Beware Svedka’s “creepy” approach to retargeting

Sharing on social is the only escape to the brand's Halloween-timed banner ads.

Svedka
Toronto agency Bensimon Byrne has embraced the inherently creepy nature of retargeted banner ads in what it considers one of the most complex dynamically data-driven campaigns it has ever developed.

Its “curse” campaign for Svedka vodka employs a cookie-based retargeting approach to barrage customers with spooky banner ads in order to drive traffic to the brand’s website and social media channels.

From now until Oct. 31,  anyone who views one of its eerie campaign ads will be “cursed” (i.e. retargeted) with a slew of dynamic and contextual creative that follows them from site to site. The only way for a viewer to get “uncursed” is to click on the ad and share it on social media, essentially baiting his or her friends and spreading the curse.

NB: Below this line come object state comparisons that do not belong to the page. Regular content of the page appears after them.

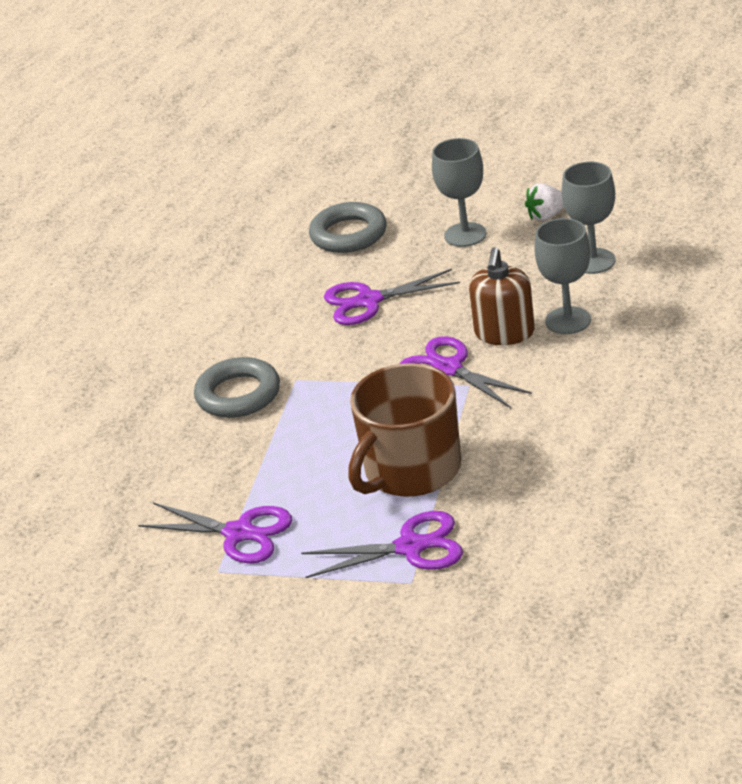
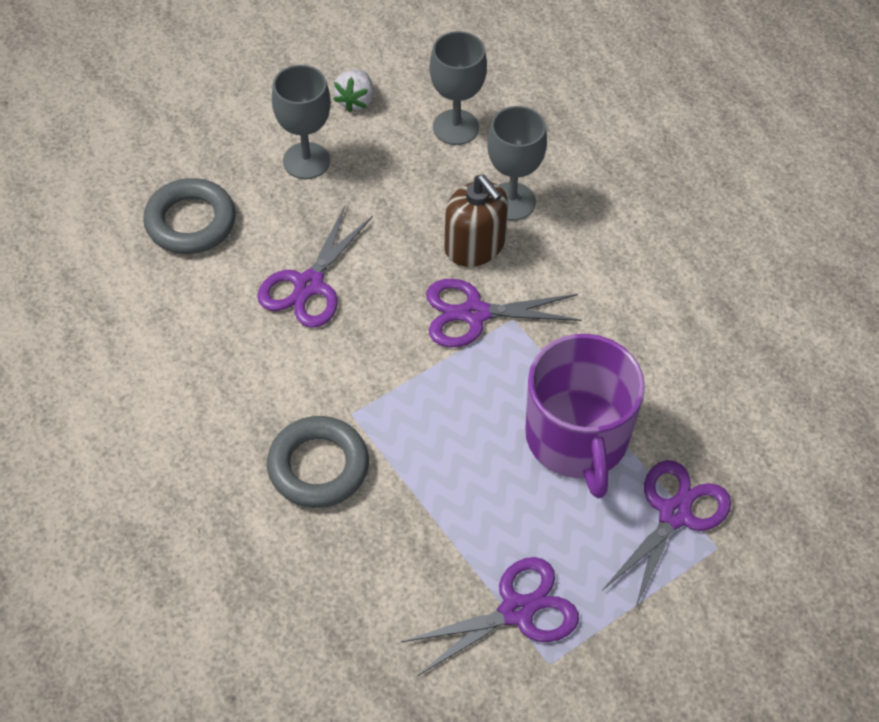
camera: 55 degrees left, 20 degrees up
(411, 470) = (577, 438): brown mug -> purple mug

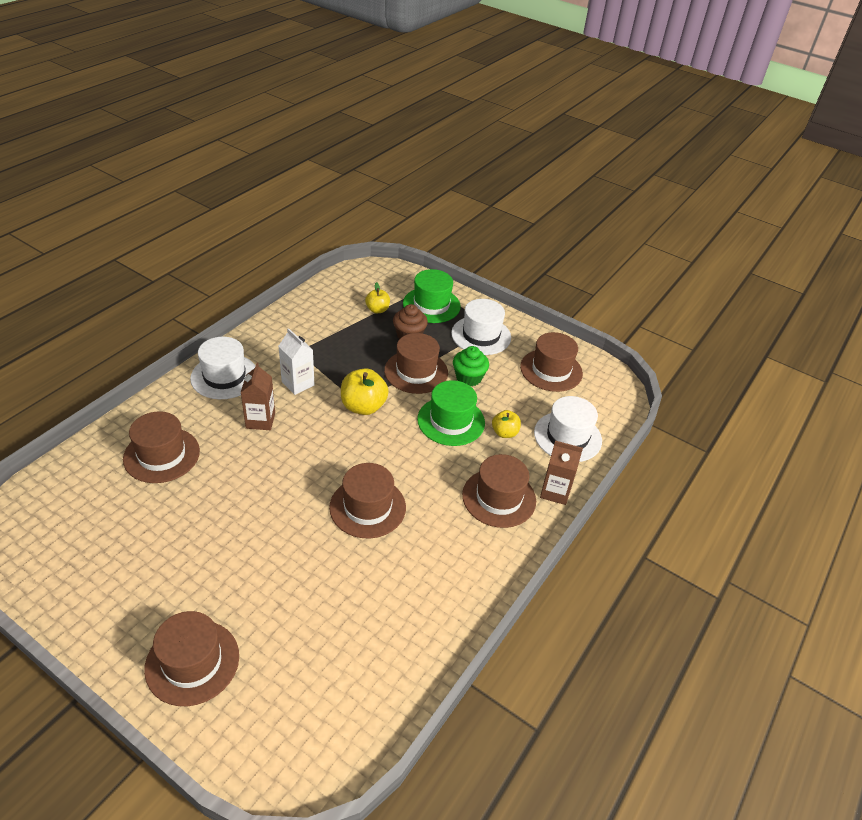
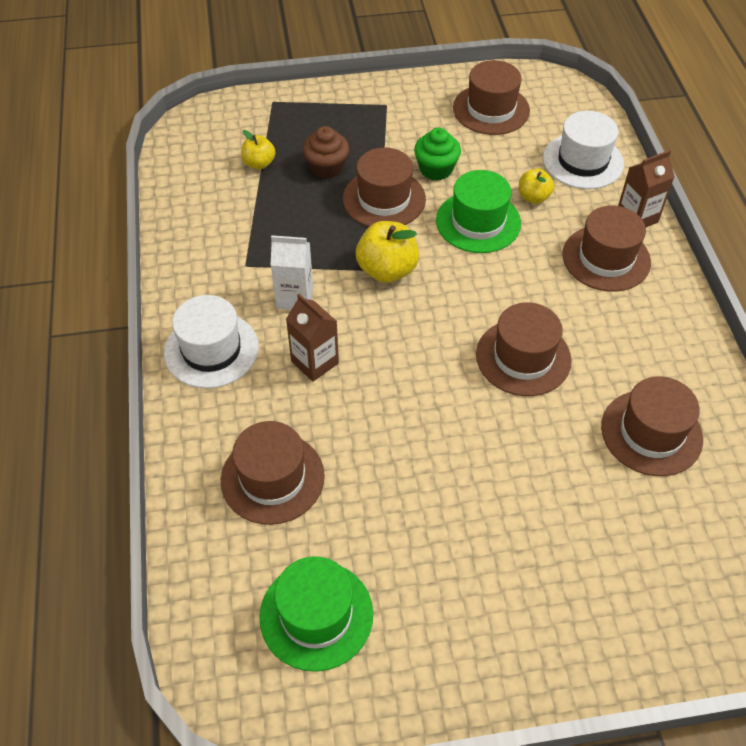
camera: 40 degrees left, 10 degrees up
(192, 662) = (584, 618): brown hat -> brown hat (651, 432)
(431, 305) = (303, 121): green hat -> green hat (316, 615)
(481, 335) = (389, 119): white hat -> none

Thomas Shadoff, media director at Bensimon Byrne, said it “was probably the most complex sort of dynamically data-driven campaign that we’ve worked on to date,” adding that it can operate in hundreds of contexts.

Dan Strasser, the agency’s creative director, said the agency wanted to use the insight that consumer can see retargeting as creepy “and bringing it to the next level by not only following you around, but serving up headlines written specifically about things that we know about you, whether that’s where you live or what time of day it is, or if you’re in private browsing.”

The campaign rewards existing Svedka followers by letting them in on the secret and encouraging them to share the curse on the company’s behalf.

To the campaign’s millennial, digital savvy target audience, retargeting and data driven approaches aren’t anything new, Shadoff said. So the agency wanted to add entertainment value to something that isn’t usually a good consumer experience.

Other brands have made creative use of retargeting to great effect. Canadian Safe School Network’s “Bully Ads” campaign, developed with BIMM, Touche and AOL. That campaign used a retargeting strategy to “bully” influencers, bloggers and media with retargeted ads to reflect the experience of being cyber-bullied.

“[The Canadian Safe School Network] had a really smart campaign that definitely played on the retargeting mechanic, but it basically stopped there, whereas the Svedka banner ad curse campaign goes a lot further,” Shadoff said. “We’re knowing things about you and serving you up creative dynamically. It’s quite a complicated background structure behind the scenes to bring it all together, which I think makes it that much more fun.”